“Hello, darkness my old friend. I’ve come to talk with you again.”
In the early hours of Wednesday morning, in the comforts of my living room, I saw Arsenal crash out of the round of 16 in the Champions League. Again. For the sixth consecutive season.
Hours before the first leg kicked off on 15 February, Arsenal’s (on paper) captain Per Mertesacker tweeted something prophetic. For the outsiders, it looked like he was firing a rallying call to his team entering the cauldron of Bayern Munich. He said: “We mean business tonight.”
We mean business tonight! #UCL #BAYARS pic.twitter.com/47ne3RVem6— Per Mertesacker (@mertesacker) February 15, 2017
A fortnight and 180 minutes of football later, Arsenal bid goodbye to the Champions League with a 10-2 aggregate defeat.
Mertesacker’s words, unfortunately, now mean something else entirely. He was proved right, in a way, because Arsenal Football Club has been reduced to just that: business.
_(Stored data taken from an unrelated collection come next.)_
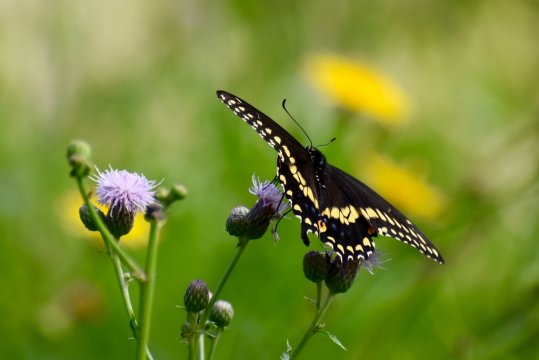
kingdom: Animalia
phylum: Arthropoda
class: Insecta
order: Lepidoptera
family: Papilionidae
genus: Papilio
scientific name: Papilio polyxenes
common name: Black Swallowtail
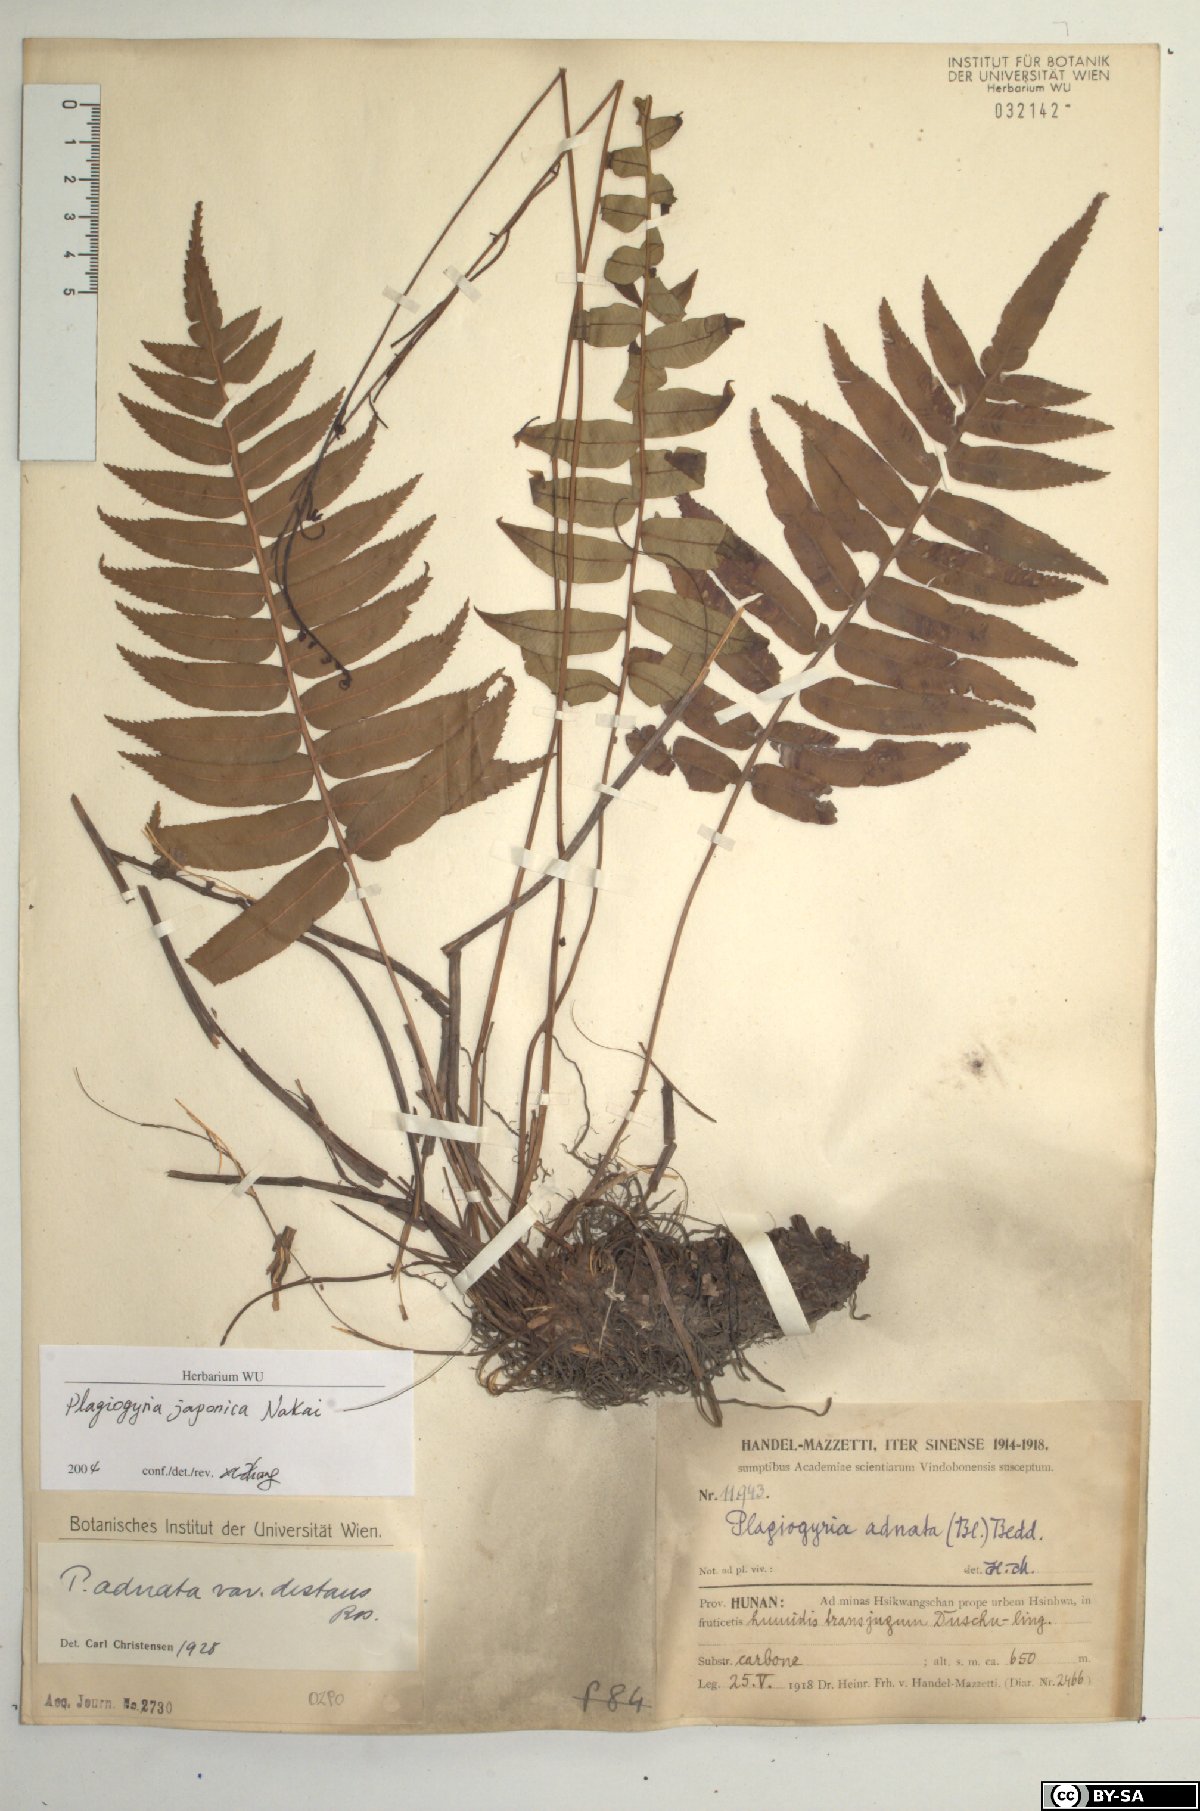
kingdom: Plantae
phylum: Tracheophyta
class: Polypodiopsida
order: Cyatheales
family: Plagiogyriaceae
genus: Plagiogyria
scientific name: Plagiogyria japonica
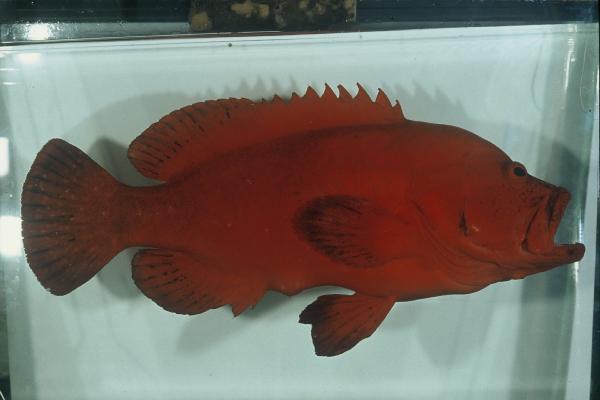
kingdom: Animalia
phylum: Chordata
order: Perciformes
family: Serranidae
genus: Cephalopholis
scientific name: Cephalopholis sonnerati
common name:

Big defeats are not new for us Arsenal fans, especially in the second half of the Arsene Wenger era. 8-2 at Old Trafford against Manchester United. 6-0 against Chelsea at Stamford Bridge. 5-1 versus Liverpool at Anfield that same year. Multiple 5-1 defeats to Bayern Munich in the Champions League. 4-0 against a supposedly weak AC Milan side in a winnable European fixture.
I have seen every one of them. I have felt the pain after all of those defeats. I have even laughed at the comedy of errors that became an Arsenal trademark — a defense mechanism to deal with the disappointment. I have felt outrage. I have felt a need to stand up for the club I love, and defend it in tough times. I have felt sympathy for Wenger — the man who has overseen all these defeats, with his hair greying by the minute, on the sidelines. I have felt sorry for him. And on most occasions, even after a crushing defeat, I have also felt hope.
But during this defeat, I did something that I did not even consider during any of the aforementioned disasters — I switched off the television before the final whistle.
Because now, I feel nothing. I find myself not caring, not angry, not having the energy to even rant.
In all the years Wenger has spent at Arsenal, there’s never been a point like today — where an absolute majority of the club’s supporters would be happy to see Wenger leave. If that feels like a generalisation, trust me, it is not. Even the most staunch Wenger supporters have waved the white flag.
You either die a hero, or live long enough to see yourself become the villain.
I can sit here today and write opinion pieces on why Wenger must go, on how the board have made Arsenal their personal savings account. I can analyse the tactics that led to the second worst margin of defeat for any club in Champions League history. I can criticise the refereeing on Tuesday night that played no small part in the margin of the defeat.
But there is a sense of pointlessness to it all. In many ways, there has been a sense of inevitability as well to what’s happening with Arsenal. You would not have found many Arsenal fans who said, hands to their hearts, that they thought the result of this fixture would have been any different — even if the most pessimistic ones could not have seen this scoreline coming.
There is no way to prove this, but it won’t be an exaggeration to say to no one cares about Arsenal more than Wenger himself — his every waking minute is spent worrying about the club. But, as a result of how invested he is with the club, there is no dissenting voice from within what he built. And, at such a time — as was evidenced by Alexis Sanchez having a laugh on the bench with the scorecard reading 1-4 — he doesn’t even have the shoulders of his best player to lean on.
The fact of the matter is Arsenal, like a stinky puddle of sewer on a pot-hole ridden road, have stagnated. Perhaps even beyond repair. I don’t feel the excitement of looking forward to an Arsenal game. Even the pretense of enjoying beautiful football and celebrating glorious failure is absent. It’s become a chore. An activity that I force myself to do. It’s the same drill, repeated annually. It’s the same movie, re-releasing with a different cast every year. It’s the same manager, giving the same excuses.
The saddest indictment of the current Arsenal side is that I, and presumably a lot of other fans, . have gone from ‘stopped expecting’ to ‘stopped caring.’
For me, the dream is gone and I am now just comfortably numb.